Needless to say, even before that smell of the new car wears off, every time you get behind the wheel you'd be taking a minute or two to figure out why you bought this car. Luckily, when I got my current car, I did not have as many choices nor did I have to take time to convince my head, heart, wallet and the rest of the world because truth be told, it was the perfect choice (as far I was concerned) that wasn’t a compromise. Sadly, this is no more the case with newer cars.
Anyways, just in case if I crossed this first hurdle and hypothetically decided to buy that dream car by convincing everyone and annoying no one, the next problem would be even more taxing. And that is taking a spanking new car out into the traffic. A traffic that would be considered illegal even in the Wild West. In the past few years, driving through the ever-increasing sea of unruly traffic has been like driving through choppy overflowing storm drains filled with debris that clog every major junction. Or to put it mildly, it is like navigating through rough and choppy seas filled with flotsam and jetsam. And through icebergs in the form of abnormally high road dividers. At any point in time, one can expect being dinged by something from behind or from the side or from the front. Or you could just end up hitting something or someone in a bid to avoid hitting something or someone else. And of course there are always those morons who drive as if they just robbed a bank but could not manage a clean getaway. Such incidents especially while driving a new car can cause enough damage to ruin your peace for the next few months or years for that matter. No matter how good your seamanship err steersmanship is, you cannot avoid these ding wars once you are on the road. Over a period of time you certainly get to know how that Captain of the Titanic felt when that darned iceberg dinged his brand-new boat on its maiden voyage. But with my old car, I do not have to worry about this problem. No one likes to nick a car that’s already scratched and battered on all sides.

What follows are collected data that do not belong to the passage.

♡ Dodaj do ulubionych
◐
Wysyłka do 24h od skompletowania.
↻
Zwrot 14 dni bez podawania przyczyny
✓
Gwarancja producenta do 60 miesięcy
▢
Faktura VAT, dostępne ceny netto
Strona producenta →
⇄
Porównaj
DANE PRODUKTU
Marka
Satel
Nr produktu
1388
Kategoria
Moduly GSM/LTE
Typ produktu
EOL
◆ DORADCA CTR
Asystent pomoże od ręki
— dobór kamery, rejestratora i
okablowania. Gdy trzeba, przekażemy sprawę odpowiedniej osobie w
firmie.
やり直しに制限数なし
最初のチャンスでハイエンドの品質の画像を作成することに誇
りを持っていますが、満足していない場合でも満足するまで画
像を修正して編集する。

If you still think that the above argument is not compelling enough and that I should be man enough to weather the ding wars and go ahead with purchasing a new car, think again. My next argument will stump you with just one word: Parking. The perennial problem of parking. Every time you take your car outside your garage and need to park, you end up paying “parking fees” that usually ranges from ‘not nominal’ to ‘outrageous’ to 'extortion'. In the past few years, I have spent a small fortune on parking and valét tips. Despite that, valéts across town are not too happy with my tipping. But then when you see a guy stepping out of a car that’s no longer in production and is no longer having a paint job that it once used to have, valets should not expect much. Which could be the probable reason why I usually see my car being parked at the unlikeliest of spots that otherwise would be off-limits for newer cars. For a new car, the tip would be more of an extortion in the form of keep-my-car-safe protection fee. Or to avoid valets, I'd have to park at a safe place (such as my garage) or a few kilometers away. And take a bus.

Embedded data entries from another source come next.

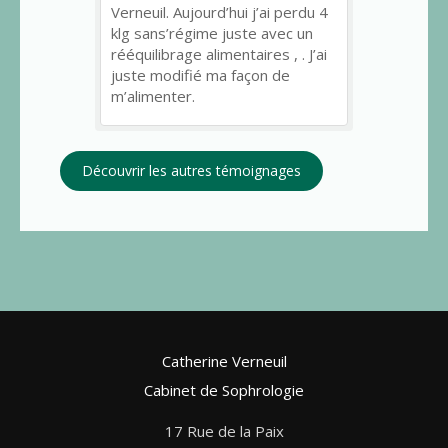
Verneuil. Aujourd’hui j’ai perdu 4
klg sans’régime juste avec un
rééquilibrage alimentaires , . J’ai
juste modifié ma façon de
m’alimenter.
Découvrir les autres témoignages
Catherine Verneuil
Cabinet de Sophrologie
17 Rue de la Paix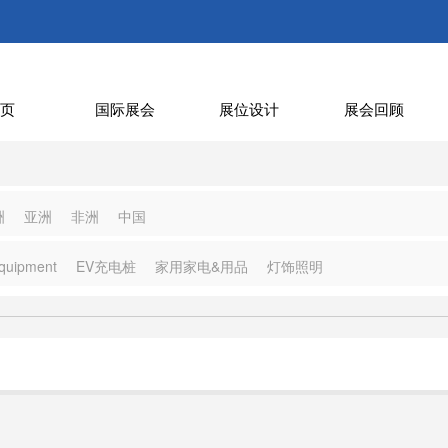
页
国际展会
展位设计
展会回顾
洲
亚洲
非洲
中国
quipment
EV充电桩
家用家电&用品
灯饰照明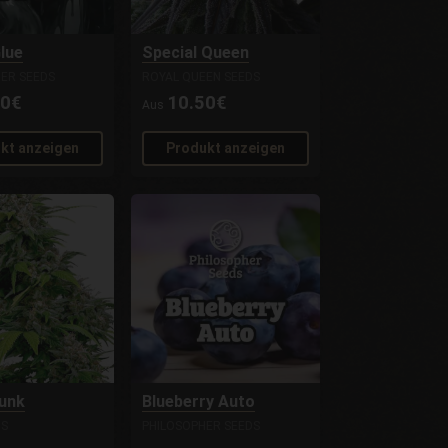
Glue
Special Queen
ER SEEDS
ROYAL QUEEN SEEDS
00€
10.50€
Aus
kt anzeigen
Produkt anzeigen
kunk
Blueberry Auto
DS
PHILOSOPHER SEEDS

Last but not the least, the price of new cars. Thanks to the way our governments think about development and arresting development, the prices of cars in the market are enough to make you do a mental somersault about your car-buying decision. One glance at the pricelist and the words that come to mind are mind-numbing, heart-stopping and wallet-burning. Words strong enough to discourage you from entering that car showroom for a simple test-drive. No test-drive means no new-car experience and so no new car purchase. Finis.

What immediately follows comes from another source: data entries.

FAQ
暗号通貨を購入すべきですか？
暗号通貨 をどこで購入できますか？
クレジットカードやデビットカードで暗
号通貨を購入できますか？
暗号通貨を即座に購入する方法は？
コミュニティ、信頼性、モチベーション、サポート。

All in all, it’s not going to be easy for anyone to convince me to buy a new car because my mind's made up on it. But before I forget, as my final trump card, I would like to mention that my battle-scarred, battered car has been like an old reliable fishing trawler that’s still seaworthy despite weathering some of the ugliest storms in its lifetime. I simply cannot part with it. Enough said. And no, it does not have a Rs.50 Scuderia Ferrari sticker on the rear windscreen and I definitely don’t drive it like I stole it.